11. The system of claim 3 wherein the frame has a series of shoulders that can be engaged by a series of wheels mounted to the seat apparatus to maintain position of the seat apparatuses as they travel around the loop track.

12. The system of claim 9 wherein each module of the moving walkway includes a separate linear motor for each return side of the loop track.

13. The system of claim 8 wherein the horizontally disposed loop track includes transition zones to allow the seat apparatuses to move from the first moving walkway to the second moving walkway and from the second moving walkway to the first moving walkway.

14. The system of claim 13 wherein each transition zone includes a rotary wheel that interacts with a portion of each seat apparatus to facilitate movement of the seat apparatuses from the linearly disposed passenger side to the linearly disposed return side and from the linear disposed return side to the linearly disposed passenger side.

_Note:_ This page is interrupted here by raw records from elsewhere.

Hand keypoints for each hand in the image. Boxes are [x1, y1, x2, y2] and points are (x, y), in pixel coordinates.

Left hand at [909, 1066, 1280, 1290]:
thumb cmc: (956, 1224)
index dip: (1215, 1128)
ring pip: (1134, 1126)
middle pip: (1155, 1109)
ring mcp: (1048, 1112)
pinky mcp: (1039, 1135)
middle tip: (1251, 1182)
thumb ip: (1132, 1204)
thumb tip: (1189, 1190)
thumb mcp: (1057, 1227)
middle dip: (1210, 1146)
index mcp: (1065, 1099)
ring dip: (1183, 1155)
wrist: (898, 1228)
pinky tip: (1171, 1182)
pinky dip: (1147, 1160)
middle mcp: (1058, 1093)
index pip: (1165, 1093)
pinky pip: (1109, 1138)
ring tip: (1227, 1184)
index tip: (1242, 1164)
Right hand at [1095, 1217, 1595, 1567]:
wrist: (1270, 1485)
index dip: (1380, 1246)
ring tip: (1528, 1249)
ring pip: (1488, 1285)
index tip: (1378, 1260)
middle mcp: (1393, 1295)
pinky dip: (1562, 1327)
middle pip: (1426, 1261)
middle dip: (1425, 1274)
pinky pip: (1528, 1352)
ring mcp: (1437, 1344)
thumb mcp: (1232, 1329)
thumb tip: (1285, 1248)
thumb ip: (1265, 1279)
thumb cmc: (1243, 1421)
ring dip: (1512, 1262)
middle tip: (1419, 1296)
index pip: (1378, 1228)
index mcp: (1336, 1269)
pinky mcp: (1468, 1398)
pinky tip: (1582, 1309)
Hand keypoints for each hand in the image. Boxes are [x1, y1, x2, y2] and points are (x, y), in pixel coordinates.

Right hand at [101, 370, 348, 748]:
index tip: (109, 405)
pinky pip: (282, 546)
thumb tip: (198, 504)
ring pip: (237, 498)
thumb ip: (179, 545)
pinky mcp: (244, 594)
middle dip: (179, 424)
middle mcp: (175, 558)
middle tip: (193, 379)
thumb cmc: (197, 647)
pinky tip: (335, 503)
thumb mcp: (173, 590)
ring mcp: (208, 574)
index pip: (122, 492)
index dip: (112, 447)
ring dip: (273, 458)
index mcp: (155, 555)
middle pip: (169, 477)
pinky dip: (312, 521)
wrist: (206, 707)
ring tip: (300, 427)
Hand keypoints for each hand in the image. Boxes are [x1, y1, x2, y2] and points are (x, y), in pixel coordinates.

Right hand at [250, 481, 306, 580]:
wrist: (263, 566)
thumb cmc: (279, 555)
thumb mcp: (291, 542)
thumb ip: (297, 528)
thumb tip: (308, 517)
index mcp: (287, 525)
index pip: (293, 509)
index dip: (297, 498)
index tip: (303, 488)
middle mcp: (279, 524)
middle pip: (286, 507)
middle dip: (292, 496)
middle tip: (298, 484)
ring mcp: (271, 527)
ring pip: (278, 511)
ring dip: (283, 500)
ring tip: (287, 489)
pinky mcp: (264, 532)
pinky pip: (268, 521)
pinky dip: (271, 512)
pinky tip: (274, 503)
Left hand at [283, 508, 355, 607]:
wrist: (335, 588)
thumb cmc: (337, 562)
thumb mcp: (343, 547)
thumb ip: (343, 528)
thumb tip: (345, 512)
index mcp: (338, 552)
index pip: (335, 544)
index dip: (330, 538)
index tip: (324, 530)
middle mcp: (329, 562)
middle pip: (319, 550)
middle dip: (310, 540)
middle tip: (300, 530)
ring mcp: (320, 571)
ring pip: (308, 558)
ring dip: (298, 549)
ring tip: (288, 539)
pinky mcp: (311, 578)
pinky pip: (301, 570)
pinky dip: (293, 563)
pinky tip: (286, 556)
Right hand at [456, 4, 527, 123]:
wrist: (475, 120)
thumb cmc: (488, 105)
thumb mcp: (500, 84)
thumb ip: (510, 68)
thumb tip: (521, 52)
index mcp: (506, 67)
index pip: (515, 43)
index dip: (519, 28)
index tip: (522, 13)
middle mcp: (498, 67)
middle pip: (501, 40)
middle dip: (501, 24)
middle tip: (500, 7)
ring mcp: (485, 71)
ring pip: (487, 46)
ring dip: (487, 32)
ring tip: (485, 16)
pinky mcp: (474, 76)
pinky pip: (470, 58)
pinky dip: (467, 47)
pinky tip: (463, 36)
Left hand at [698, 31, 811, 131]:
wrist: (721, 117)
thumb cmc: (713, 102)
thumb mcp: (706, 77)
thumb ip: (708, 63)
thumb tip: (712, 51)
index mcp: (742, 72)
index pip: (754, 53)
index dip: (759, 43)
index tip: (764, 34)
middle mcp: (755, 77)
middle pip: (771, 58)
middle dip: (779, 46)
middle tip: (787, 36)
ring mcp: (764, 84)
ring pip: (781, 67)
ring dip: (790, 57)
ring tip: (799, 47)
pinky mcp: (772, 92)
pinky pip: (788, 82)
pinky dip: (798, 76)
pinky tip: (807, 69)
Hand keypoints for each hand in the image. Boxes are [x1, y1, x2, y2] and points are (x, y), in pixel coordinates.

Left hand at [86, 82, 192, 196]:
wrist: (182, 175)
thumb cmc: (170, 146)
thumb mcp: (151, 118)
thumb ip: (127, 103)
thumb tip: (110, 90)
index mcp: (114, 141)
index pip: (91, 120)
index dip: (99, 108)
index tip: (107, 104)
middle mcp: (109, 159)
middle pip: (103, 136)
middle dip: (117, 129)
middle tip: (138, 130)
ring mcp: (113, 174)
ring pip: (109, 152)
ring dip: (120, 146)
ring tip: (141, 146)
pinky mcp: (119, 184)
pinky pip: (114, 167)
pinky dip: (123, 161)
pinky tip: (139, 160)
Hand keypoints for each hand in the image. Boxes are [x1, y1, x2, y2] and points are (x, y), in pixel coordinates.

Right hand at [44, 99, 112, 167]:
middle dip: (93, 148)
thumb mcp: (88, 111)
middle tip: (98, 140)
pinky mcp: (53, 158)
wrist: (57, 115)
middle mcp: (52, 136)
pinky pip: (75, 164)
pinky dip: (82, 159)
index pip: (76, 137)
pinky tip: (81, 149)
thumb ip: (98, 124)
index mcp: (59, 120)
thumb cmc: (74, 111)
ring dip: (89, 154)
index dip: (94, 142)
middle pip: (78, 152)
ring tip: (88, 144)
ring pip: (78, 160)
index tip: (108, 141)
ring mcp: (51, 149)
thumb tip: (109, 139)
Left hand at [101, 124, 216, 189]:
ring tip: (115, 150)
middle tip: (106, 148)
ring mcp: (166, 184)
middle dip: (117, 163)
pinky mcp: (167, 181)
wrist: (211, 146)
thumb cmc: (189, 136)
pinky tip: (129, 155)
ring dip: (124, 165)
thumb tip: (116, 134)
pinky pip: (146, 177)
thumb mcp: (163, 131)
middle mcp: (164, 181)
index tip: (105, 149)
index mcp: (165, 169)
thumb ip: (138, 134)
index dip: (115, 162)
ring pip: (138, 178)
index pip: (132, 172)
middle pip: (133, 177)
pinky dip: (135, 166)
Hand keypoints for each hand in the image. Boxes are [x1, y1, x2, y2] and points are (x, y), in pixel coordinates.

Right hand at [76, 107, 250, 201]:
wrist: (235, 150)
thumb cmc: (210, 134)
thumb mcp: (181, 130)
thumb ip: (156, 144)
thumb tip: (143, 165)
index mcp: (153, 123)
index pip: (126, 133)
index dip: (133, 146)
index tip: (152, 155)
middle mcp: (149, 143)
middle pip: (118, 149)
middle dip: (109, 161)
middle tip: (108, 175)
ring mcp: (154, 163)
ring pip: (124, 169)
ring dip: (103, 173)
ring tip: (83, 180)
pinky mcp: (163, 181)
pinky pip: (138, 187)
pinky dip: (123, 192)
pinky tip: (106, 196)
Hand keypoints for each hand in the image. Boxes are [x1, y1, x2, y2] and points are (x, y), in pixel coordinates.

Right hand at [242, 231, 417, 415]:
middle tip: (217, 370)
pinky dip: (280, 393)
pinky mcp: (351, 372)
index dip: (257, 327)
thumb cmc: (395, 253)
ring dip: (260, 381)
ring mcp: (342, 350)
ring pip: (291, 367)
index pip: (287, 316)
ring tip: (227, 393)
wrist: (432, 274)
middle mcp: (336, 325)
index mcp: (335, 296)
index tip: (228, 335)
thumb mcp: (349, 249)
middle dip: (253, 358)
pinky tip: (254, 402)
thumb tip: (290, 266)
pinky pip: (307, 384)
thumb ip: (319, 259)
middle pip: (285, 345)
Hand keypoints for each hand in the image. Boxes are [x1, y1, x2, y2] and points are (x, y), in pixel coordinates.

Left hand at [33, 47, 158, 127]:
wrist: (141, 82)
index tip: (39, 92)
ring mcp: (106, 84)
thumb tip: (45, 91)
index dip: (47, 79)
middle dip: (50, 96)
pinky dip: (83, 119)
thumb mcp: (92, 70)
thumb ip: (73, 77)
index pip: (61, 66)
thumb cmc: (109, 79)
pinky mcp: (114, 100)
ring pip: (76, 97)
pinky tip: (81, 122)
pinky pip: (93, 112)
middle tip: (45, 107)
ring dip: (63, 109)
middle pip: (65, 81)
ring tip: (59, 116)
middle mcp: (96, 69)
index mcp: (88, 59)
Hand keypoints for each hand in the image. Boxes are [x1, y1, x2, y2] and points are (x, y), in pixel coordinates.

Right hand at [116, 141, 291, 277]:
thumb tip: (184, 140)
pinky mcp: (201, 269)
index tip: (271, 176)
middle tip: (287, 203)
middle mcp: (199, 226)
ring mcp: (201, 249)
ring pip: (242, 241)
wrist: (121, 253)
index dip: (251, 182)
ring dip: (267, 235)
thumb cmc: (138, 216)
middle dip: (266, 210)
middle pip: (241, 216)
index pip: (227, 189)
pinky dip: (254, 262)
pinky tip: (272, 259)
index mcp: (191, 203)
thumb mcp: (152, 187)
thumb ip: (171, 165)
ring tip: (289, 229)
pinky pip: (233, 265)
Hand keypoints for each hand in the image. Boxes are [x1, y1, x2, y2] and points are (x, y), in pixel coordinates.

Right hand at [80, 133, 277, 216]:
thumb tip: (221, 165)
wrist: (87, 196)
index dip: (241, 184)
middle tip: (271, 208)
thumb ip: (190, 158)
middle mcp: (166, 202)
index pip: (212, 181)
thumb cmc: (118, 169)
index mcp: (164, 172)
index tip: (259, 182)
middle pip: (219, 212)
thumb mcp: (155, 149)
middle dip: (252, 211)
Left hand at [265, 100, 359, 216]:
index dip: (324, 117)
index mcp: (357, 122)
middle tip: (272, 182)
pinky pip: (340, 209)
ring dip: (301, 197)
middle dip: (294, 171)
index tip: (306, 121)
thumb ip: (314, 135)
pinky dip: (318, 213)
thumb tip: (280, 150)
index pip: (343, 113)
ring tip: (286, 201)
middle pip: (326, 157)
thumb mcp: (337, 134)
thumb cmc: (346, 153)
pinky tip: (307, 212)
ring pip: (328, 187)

15. The system of claim 14 wherein the rotary wheel includes notches disposed therein that engage with a protruded portion that extends from a base member of each seat apparatus.

16. The system of claim 13 wherein each transition zone includes a curved linear motor to propel the seat apparatuses around the transition zone.

17. The system of claim 1 wherein the seat of the seat apparatuses are folded up for the return side.

18. The system of claim 1 wherein the seats can be oriented to face the direction the moving walkway is traveling or perpendicular to the direction the moving walkway is traveling.

19. The system of claim 8 wherein the seat apparatuses of the seat system are propelled around the horizontal loop track via a first linear motor.

20. The system of claim 19 wherein the seat apparatuses of the seat system are propelled around the horizontal loop track via a second linear motor.

21. The system of claim 1 wherein the moving walkway includes two seat systems to provide seats to passengers on both sides of the moving walkway moving in a same direction.

22. The system of claim 1 wherein the moving walkway includes a handrail system to provide handgrasps to passengers on an opposite side of the moving walkway from the seat system and the corresponding seats.

23. The system of claim 1 wherein the propulsion system includes a belt conveyor to propel the seat apparatuses along the return side of the loop track.

24. The system of claim 1 wherein the propulsion system includes a linear motor attached to each seat apparatus that interacts with magnets that are supported by the frame to propel the seat apparatuses around at least a portion of the loop track.

25. The system of claim 1 wherein the speed of each seat is substantially the same speed as a speed of a section of a treadway of the moving walkway closest to each seat.